Source information
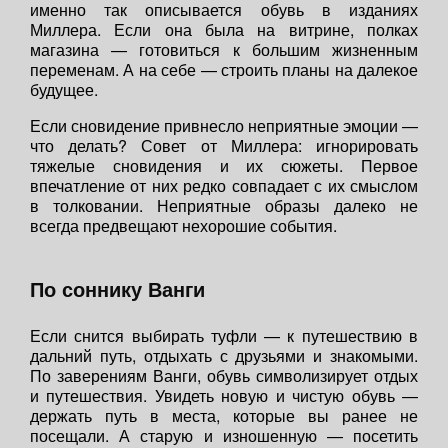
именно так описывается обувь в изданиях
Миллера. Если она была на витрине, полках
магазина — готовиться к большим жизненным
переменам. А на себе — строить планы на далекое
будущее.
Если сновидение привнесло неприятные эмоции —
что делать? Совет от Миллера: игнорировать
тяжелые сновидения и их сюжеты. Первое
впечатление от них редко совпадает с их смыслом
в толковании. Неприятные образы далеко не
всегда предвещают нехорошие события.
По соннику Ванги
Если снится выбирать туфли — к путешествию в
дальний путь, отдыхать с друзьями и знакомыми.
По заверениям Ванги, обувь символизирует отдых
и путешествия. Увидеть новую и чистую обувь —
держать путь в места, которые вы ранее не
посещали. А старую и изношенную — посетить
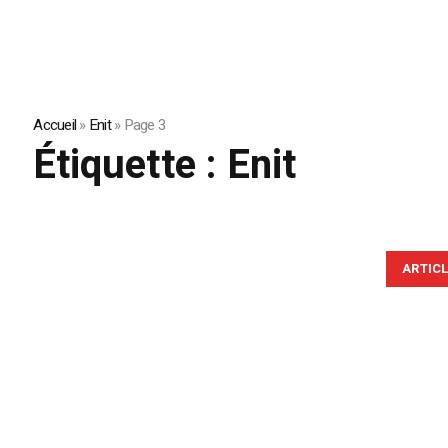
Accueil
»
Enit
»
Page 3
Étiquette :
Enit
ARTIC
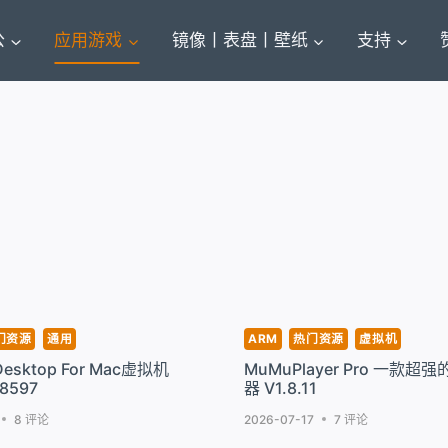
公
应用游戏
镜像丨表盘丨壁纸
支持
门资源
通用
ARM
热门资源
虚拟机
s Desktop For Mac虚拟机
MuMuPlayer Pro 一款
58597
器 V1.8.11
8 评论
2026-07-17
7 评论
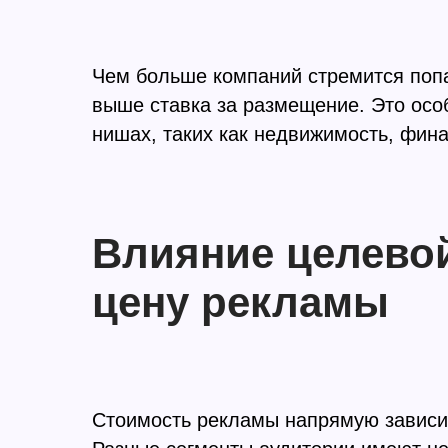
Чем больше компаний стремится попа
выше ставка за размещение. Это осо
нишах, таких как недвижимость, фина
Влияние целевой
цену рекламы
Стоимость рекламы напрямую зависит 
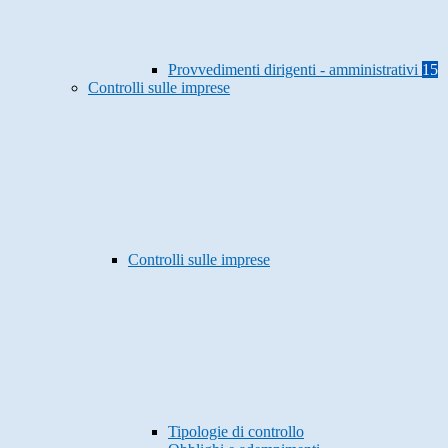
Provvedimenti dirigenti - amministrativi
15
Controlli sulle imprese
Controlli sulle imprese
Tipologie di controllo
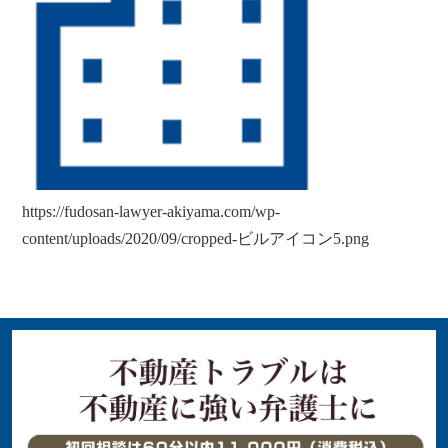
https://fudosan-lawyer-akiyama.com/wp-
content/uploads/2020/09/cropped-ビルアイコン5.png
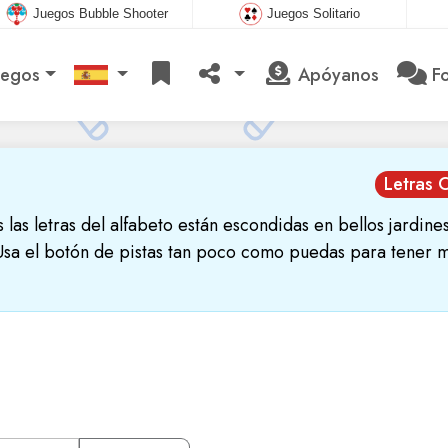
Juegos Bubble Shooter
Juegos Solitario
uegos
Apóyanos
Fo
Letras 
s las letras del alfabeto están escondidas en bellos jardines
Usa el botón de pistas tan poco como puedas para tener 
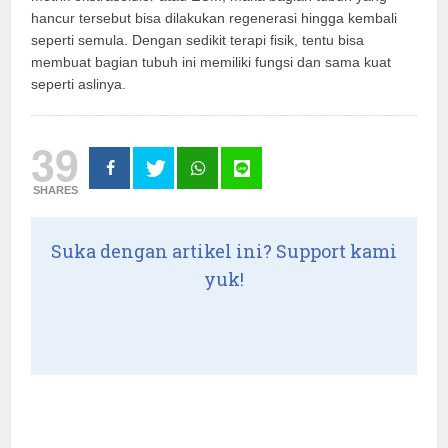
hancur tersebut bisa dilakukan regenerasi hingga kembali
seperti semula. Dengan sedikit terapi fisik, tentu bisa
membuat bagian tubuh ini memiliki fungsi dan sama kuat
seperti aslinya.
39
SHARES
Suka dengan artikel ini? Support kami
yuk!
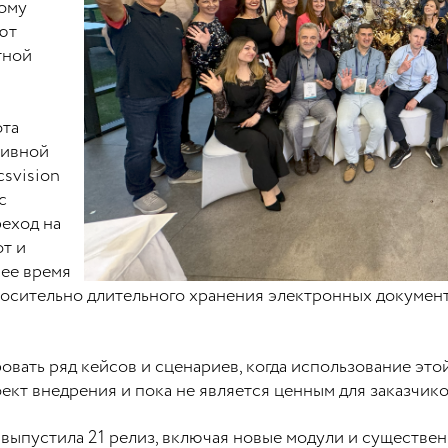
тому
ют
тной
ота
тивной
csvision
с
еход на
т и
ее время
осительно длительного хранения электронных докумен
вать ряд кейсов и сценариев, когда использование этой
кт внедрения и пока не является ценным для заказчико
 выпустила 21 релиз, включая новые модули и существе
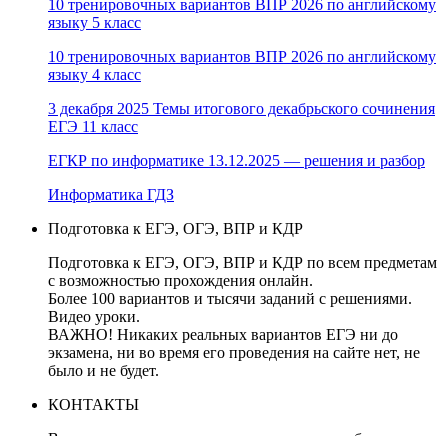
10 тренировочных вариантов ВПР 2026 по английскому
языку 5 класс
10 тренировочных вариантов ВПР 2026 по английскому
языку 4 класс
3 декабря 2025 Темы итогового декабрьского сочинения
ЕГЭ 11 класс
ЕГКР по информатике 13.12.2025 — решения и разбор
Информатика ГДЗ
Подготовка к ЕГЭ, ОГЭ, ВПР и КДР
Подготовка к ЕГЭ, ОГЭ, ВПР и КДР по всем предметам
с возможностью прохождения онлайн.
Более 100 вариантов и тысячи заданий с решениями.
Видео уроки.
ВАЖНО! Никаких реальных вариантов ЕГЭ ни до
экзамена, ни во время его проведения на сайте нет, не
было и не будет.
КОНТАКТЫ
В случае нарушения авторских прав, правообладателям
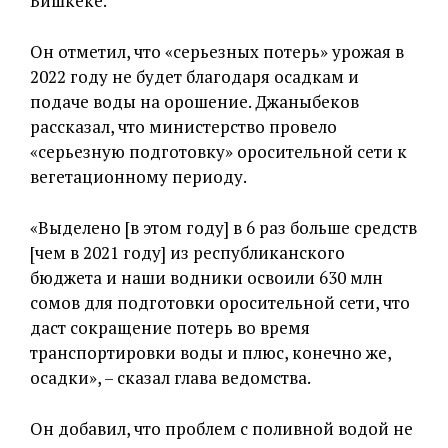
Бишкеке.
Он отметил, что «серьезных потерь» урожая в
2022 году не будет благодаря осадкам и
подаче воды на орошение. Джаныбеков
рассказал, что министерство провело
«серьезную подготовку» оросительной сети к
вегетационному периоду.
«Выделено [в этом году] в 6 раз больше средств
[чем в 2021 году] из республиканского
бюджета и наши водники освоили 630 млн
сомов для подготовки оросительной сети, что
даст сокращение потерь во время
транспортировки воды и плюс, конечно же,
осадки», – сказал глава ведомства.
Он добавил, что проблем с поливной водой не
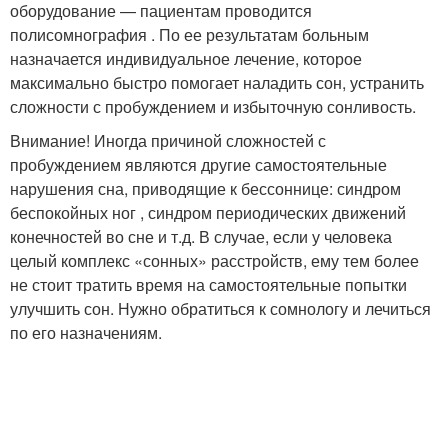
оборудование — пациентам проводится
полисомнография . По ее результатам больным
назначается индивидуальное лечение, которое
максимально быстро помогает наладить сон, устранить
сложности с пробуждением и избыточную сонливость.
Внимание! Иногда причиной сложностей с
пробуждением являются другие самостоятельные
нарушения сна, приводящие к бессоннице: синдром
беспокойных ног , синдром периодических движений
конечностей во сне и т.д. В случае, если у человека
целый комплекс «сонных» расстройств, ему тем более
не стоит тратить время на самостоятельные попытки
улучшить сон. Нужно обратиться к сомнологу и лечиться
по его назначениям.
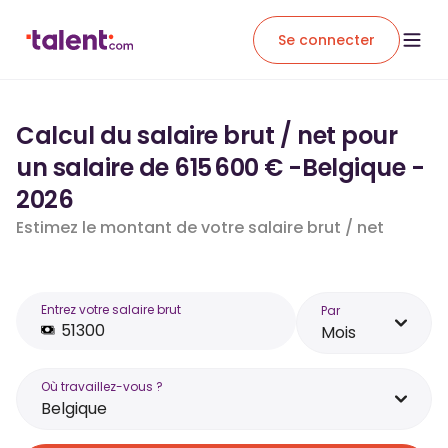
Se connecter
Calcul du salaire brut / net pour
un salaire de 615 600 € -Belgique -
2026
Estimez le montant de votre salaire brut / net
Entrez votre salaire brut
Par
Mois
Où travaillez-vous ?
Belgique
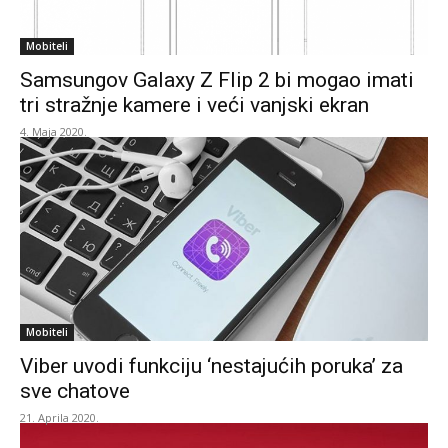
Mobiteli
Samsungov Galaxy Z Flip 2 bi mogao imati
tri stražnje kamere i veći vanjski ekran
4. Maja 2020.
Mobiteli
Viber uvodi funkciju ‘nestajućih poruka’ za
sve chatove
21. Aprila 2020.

Work request
When a line in the listing has the word "воды", return that line.

Output below
подаче воды на орошение. Джаныбеков
транспортировки воды и плюс, конечно же,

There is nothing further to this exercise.